TV show Flog It! discovered its heaviest antique yet and an expensive ghost filled photo album, on a trip to the Towns.

This week's episode of Flog It! was filmed in Rochester Cathedral and aired on BBC One on Wednesday, February 28.

Presenter Paul Martin strolled down the precinct and into the cathedral with antique experts Elizabeth Talbot and Raj Bisram.

Flog It! presenter Paul Martin. (BBC Photographer: Anna Gordon)
Flog It! presenter Paul Martin. (BBC Photographer: Anna Gordon)

The pews were filled with people ready to get their items valued on the TV show, which is in its 16th series.

First up charity CEO David wheeled in a 300kg sculpture by Philip Lindsey Clark of the Madonna and Child.

Which prompted Elizabeth Talbot to say: "I think it's the heaviest item I've ever looked at on Flog It!"

The stone artwork was due to be destroyed but David managed to rescue it and it was sold at auction for £2,500.

Raj Bisram and Ivor with his spooky scrap book (7499857)
Raj Bisram and Ivor with his spooky scrap book (7499857)
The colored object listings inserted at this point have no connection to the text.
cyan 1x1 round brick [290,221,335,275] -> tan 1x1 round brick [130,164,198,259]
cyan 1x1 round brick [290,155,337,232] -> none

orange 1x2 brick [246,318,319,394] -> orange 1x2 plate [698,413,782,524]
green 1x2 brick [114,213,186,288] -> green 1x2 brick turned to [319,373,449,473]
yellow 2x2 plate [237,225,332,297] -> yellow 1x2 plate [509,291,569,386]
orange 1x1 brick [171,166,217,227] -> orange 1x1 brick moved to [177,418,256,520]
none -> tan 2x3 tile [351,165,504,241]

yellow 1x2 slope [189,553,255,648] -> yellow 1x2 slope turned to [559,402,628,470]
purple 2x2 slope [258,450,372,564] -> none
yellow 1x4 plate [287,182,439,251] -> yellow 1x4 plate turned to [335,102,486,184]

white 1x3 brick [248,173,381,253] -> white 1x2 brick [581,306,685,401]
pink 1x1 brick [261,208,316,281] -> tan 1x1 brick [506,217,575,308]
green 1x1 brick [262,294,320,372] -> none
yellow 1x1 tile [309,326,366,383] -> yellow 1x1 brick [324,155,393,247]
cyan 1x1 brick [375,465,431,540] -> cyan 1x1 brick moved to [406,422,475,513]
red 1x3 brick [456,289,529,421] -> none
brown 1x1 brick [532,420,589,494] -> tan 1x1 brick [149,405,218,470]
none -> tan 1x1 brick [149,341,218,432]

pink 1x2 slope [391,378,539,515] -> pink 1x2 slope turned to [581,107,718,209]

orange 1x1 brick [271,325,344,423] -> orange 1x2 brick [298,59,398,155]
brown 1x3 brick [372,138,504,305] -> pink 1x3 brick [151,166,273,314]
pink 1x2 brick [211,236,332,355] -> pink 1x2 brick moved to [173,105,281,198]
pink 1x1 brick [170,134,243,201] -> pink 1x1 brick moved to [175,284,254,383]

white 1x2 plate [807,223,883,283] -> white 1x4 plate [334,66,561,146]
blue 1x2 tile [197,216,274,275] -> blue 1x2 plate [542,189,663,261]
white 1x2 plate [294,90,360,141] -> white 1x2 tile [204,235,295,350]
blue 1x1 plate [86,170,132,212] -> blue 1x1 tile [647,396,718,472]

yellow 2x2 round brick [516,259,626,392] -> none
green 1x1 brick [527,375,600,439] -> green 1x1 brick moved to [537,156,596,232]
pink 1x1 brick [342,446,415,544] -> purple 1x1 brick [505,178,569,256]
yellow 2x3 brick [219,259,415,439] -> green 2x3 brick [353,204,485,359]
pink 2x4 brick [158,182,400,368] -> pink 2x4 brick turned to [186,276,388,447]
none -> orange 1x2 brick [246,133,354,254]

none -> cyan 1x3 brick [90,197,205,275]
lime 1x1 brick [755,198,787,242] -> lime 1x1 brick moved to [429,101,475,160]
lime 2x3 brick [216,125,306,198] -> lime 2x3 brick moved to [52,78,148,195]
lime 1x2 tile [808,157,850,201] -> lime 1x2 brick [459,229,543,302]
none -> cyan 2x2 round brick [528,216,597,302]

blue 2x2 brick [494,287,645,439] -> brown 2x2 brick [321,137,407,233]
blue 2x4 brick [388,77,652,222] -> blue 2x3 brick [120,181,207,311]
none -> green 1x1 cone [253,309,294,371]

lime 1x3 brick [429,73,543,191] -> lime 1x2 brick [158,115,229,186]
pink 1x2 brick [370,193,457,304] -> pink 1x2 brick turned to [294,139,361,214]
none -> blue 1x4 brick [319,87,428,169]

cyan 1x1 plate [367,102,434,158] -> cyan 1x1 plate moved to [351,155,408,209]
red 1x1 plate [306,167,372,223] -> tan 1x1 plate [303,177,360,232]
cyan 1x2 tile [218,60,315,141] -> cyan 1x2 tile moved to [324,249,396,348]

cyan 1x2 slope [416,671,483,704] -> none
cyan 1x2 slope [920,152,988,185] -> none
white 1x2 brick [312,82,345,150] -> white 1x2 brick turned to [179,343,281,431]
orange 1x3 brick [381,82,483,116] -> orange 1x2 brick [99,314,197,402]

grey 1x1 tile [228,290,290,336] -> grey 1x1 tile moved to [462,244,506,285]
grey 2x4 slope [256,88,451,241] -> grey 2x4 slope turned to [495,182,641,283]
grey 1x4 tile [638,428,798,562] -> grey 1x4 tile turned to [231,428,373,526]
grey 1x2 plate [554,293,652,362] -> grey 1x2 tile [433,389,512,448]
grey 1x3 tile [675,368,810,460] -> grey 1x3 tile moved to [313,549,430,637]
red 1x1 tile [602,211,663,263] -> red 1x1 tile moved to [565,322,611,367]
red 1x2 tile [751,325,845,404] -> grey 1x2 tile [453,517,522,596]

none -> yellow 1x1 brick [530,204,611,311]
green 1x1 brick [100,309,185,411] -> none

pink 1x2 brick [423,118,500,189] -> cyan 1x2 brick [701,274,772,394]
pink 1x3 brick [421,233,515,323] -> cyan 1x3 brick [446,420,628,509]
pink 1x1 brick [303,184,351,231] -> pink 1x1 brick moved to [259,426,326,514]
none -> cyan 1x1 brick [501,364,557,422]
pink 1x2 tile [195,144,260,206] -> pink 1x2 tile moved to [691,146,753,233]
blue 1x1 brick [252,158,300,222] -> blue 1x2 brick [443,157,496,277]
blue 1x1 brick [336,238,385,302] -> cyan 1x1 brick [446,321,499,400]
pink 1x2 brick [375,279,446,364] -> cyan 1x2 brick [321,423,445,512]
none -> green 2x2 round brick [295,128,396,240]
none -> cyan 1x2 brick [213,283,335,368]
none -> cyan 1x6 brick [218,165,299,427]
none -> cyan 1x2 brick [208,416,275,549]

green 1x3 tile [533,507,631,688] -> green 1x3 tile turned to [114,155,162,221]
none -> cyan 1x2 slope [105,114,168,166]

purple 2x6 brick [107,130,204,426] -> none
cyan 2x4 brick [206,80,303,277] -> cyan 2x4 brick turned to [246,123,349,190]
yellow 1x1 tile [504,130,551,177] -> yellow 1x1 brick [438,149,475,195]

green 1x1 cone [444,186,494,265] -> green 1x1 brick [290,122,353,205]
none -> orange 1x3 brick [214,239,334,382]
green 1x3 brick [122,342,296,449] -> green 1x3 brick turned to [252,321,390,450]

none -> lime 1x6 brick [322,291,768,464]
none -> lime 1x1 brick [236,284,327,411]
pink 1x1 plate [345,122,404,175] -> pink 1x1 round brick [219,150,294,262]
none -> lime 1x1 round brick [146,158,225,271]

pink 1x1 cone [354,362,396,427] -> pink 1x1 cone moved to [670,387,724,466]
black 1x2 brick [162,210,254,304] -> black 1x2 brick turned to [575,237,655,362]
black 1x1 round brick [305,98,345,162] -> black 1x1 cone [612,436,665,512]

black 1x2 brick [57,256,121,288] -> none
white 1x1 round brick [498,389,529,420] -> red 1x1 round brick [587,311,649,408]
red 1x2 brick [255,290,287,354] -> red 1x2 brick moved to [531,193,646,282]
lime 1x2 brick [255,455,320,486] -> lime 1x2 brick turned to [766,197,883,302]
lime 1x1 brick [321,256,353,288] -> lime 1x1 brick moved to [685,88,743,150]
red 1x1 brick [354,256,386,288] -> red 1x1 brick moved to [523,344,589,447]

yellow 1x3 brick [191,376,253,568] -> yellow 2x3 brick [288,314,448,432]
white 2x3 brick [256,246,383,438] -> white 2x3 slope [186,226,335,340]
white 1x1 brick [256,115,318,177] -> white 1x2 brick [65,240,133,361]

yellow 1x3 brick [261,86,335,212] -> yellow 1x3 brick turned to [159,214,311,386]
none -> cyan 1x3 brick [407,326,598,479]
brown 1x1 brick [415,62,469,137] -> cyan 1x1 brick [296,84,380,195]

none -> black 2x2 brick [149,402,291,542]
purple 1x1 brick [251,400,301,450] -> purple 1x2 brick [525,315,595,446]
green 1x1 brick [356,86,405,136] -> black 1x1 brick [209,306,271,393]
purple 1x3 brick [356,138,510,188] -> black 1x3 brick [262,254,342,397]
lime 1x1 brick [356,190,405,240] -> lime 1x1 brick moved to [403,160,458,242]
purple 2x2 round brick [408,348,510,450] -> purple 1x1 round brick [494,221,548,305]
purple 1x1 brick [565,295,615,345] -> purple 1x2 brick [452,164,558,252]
More surprisingly, a man called Ivor managed to sell a spooky scrap book or £2,200.

He discovered the Victorian relic when he was trying to buy a box filled with maps of Norwich.

Inside were a series of psychic photography, where the film's double exposure creates ghostly figures in the picture.

Many people in the Victorian times believed this was proof of spirits.

Expert Raj Bisram valued the album at £50, but an unconvinced Ivor said he wanted to put the reserve price at £80.

Psychic photography sold for £2,200 in flog it (7499994)
Psychic photography sold for £2,200 in flog it (7499994)

Unexpectedly, in a bidding war began between one buyer in the room and one online buyer.

Ivors eyes widened as the price rocketed from £80 to £800 the album sold for £2,200.

In disbelief Ivor said: "£1,000 for 29 photographs."

"I knew I had a good eye, which I didn't realise was there."

The price soon doubled and the book was sold for £2,200.

The keen militaria collector said he would spend his profit on a new military vehicle.